Dès son arrivée à Munich, le discret Petrenko, qui ne donne pas d’interviews et ne laisse pas éditer les enregistrements de ses prestations, était attendu comme le Messie à Munich. Il ne peut diriger qu’à condition d’être totalement immergé dans l’œuvre au programme : pas question, comme le font tous ses collègues, de finir une journée de répétition lyrique par un concert symphonique, pas question d’entremêler une reprise avec une nouvelle production. Le monde lyrique a de la mémoire : par son exigence extrême, son autocritique ravageuse, sa méfiance des médias et du disque, une comparaison s’imposait, avec Carlos Kleiber qui n’a jamais accepté d’assumer les responsabilités d’un directeur musical, mais a dirigé dans la fosse du Nationaltheater plus souvent que nulle part ailleurs pendant plus de vingt ans. La comparaison est d’autant plus frappante que Petrenko a déjà abordé une partie de ce qui fut le répertoire de Kleiber, La Chauve-Souris par exemple, ou plus encore Le chevalier à la rose. Mais justement, écoutons son Chevalier : chez Kleiber, on entend une nostalgie du passé, Richard Strauss regardant vers Johann Strauß ; chez Petrenko, la modernité est là, Richard Strauss étant aussi le contemporain du Berg des Trois pièces pour orchestre op. 6, l’un comme l’autre faisant ici l’inventaire ultime d’une civilisation à la veille de la catastrophe. Et on redécouvre alors un Strauss qui n’a pas oublié Salomé et Elektra, qui écoute son temps, et qui voit dans le livret de Hofmannsthal moins une idylle passéiste que l’image d’une société fracturée qui reflète le temps présent. Autre différence essentielle avec Kleiber : là où il ne dirigeait qu’un répertoire très limité, dominé par le répertoire germanique le plus classique, Petrenko a des curiosités beaucoup plus larges : il est bien rare qu’un chef majeur s’intéresse à Lucia di Lammermoor, ou à Tosca, souvent laissés aux tâcherons de la baguette ; et on ne peut que se réjouir de voir un chef aussi rigoureux dans le choix de ses prestations s’investir aussi dans la création de nouvelles œuvres.
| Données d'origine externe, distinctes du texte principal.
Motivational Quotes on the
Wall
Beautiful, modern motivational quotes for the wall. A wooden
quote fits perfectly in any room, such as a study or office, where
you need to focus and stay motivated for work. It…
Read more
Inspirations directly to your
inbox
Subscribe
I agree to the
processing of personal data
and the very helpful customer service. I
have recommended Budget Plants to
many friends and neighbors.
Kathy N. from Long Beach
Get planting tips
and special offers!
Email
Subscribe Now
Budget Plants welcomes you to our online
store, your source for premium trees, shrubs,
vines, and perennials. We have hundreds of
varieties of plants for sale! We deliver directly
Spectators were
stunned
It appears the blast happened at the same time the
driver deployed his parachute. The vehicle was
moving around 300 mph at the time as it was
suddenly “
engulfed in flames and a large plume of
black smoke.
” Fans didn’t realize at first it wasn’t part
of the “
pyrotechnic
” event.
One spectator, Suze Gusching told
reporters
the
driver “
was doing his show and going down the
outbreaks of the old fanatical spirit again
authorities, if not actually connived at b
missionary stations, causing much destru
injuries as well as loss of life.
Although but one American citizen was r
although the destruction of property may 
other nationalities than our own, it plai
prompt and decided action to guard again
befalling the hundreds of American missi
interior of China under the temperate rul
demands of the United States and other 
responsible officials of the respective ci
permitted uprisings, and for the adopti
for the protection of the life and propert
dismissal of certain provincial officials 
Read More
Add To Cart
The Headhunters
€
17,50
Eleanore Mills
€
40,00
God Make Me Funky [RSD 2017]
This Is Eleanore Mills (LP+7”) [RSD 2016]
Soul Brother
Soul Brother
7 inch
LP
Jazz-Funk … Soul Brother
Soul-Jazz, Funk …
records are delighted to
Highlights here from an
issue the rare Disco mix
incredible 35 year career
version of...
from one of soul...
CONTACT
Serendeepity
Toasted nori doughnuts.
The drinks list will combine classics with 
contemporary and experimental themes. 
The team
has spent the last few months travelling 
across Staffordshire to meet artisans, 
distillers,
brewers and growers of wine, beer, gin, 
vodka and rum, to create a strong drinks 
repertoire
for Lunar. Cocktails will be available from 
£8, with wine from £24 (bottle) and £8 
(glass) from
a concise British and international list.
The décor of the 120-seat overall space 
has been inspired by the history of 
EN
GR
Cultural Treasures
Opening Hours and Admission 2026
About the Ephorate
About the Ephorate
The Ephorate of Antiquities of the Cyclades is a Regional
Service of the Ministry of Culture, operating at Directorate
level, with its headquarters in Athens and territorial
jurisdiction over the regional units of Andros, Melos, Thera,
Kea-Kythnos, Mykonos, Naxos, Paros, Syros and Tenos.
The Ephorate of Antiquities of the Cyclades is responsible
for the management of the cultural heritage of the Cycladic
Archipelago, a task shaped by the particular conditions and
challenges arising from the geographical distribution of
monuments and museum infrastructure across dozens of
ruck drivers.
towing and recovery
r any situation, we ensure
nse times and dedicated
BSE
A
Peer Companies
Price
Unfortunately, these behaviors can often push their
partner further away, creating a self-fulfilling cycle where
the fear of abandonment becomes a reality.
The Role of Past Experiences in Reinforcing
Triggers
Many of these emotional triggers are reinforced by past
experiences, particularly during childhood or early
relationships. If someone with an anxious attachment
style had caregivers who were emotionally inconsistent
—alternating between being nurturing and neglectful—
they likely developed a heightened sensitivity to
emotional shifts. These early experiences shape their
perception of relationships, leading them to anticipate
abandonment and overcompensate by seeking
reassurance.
Pourtant, après ce parcours si traditionnel de chef d’opéra, Kirill Petrenko a accepté, en posant ses conditions, de succéder à Simon Rattle à la tête de l’Orchestre Philharmonique de Berlin. On le verra moins, c’est certain, dans la fosse, même si les contacts noués par Rattle avec les opéras berlinois pourront peut-être encore servir, et même si le traditionnel festival de Pâques de l’orchestre, désormais à Baden-Baden, comprend toujours un opéra en version scénique. En attendant sa prise de poste, le public de Munich et les nombreux voyageurs lyriques européens pourront, dans quelques jours, comparer Kirill Petrenko à sa légende naissante, pour de nouveaux Maîtres chanteurs mis en scène par David Bösch et dominés par Jonas Kaufmann et Wolfgang Koch.